— begin TEXT PROVIDED —
Our Better Binary Quantization (BBQ) indices are now even better(er). Recall improvements across the board (in extreme cases up to 20%) and unlocking the future of quantizing vectors to any bit size. As of Elasticsearch 8.18, BBQ indices are now backed by our state of the art optimized scalar quantization algorithm.
A Brief History of Scalar Quantization
Introduced in Elasticsearch 8.12, scalar quantization was initially a simple min/max quantization scheme. Per lucene segment, we would find the global quantile values for a given confidence interval. These quantiles are then used as the minimum and maximum to quantize all the vectors. While this naive quantization is powerful, it only really works for whole byte quantization.
Static confidence intervals mean static quantiles. This is calculated once for all vectors in a given segment and works well for higher bit values.
In Elasticsearch 8.15, we added half-byte, or int4, quantization. To achieve this with high recall, we added an optimization step, allowing for the best quantiles to be calculated dynamically. Meaning, no more static confidence intervals. Lucene will calculate the best global upper and lower quantiles for each segment. Achieving 8x reduction in memory utilization over float32 vectors.
Dynamically searching for the best quantiles to reduce the vector similarity error. This was done once, globally, over a sample set of the vectors and applied to all.
Finally, now in 8.18, we have added locally optimized scalar quantization. It optimizes quantiles per individual vector. Allowing for exceptional recall at any bit size, even single bit quantization.
What is Optimized Scalar Quantization?
For an in-depth explanation of the math and intuition behind optimized scalar quantization, check out our blog post on Optimized Scalar Quantization. There are three main takeaways from this work:
- Each vector, is centered on the Apache Lucene segment's centroid. This allows us to make better use of the possible quantized vectors to represent the dataset as a whole.
- Every vector is individually quantized with a unique set of optimized quantiles.
- Asymmetric quantization is used allowing for higher recall with the same memory footprint.
— end TEXT PROVIDED —
SET PROBLEM:
In the passage on scalar quantization, which Elasticsearch version added half-byte, or int4, quantization? The items that come after the passage on scalar quantization are taken from a different source.
— begin EXTRACTED MATERIAL —
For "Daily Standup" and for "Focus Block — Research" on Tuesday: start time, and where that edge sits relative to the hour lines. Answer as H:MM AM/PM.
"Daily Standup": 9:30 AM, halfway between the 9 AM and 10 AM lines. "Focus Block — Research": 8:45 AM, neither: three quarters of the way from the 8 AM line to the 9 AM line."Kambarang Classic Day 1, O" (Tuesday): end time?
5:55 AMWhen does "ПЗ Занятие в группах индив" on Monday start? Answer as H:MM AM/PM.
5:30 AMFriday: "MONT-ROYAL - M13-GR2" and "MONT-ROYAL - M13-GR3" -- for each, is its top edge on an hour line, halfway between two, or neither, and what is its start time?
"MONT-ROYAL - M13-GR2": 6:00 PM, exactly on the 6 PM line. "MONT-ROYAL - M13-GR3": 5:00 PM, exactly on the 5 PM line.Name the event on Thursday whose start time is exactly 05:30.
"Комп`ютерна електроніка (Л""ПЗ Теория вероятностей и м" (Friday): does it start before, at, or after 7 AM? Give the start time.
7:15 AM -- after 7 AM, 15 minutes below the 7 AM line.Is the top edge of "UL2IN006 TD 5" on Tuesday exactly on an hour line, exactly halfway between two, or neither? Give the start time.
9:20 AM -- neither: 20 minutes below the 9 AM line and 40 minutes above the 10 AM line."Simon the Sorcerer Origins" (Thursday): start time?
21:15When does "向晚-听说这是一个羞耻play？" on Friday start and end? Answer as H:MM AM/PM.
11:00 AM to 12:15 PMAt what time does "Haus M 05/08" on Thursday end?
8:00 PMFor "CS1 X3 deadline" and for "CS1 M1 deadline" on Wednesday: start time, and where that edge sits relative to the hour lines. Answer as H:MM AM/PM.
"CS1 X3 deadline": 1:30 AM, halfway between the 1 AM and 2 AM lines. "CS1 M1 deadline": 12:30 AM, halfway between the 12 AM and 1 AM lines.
— end EXTRACTED MATERIAL —
WRITTEN SOLUTION:
Elasticsearch 8.15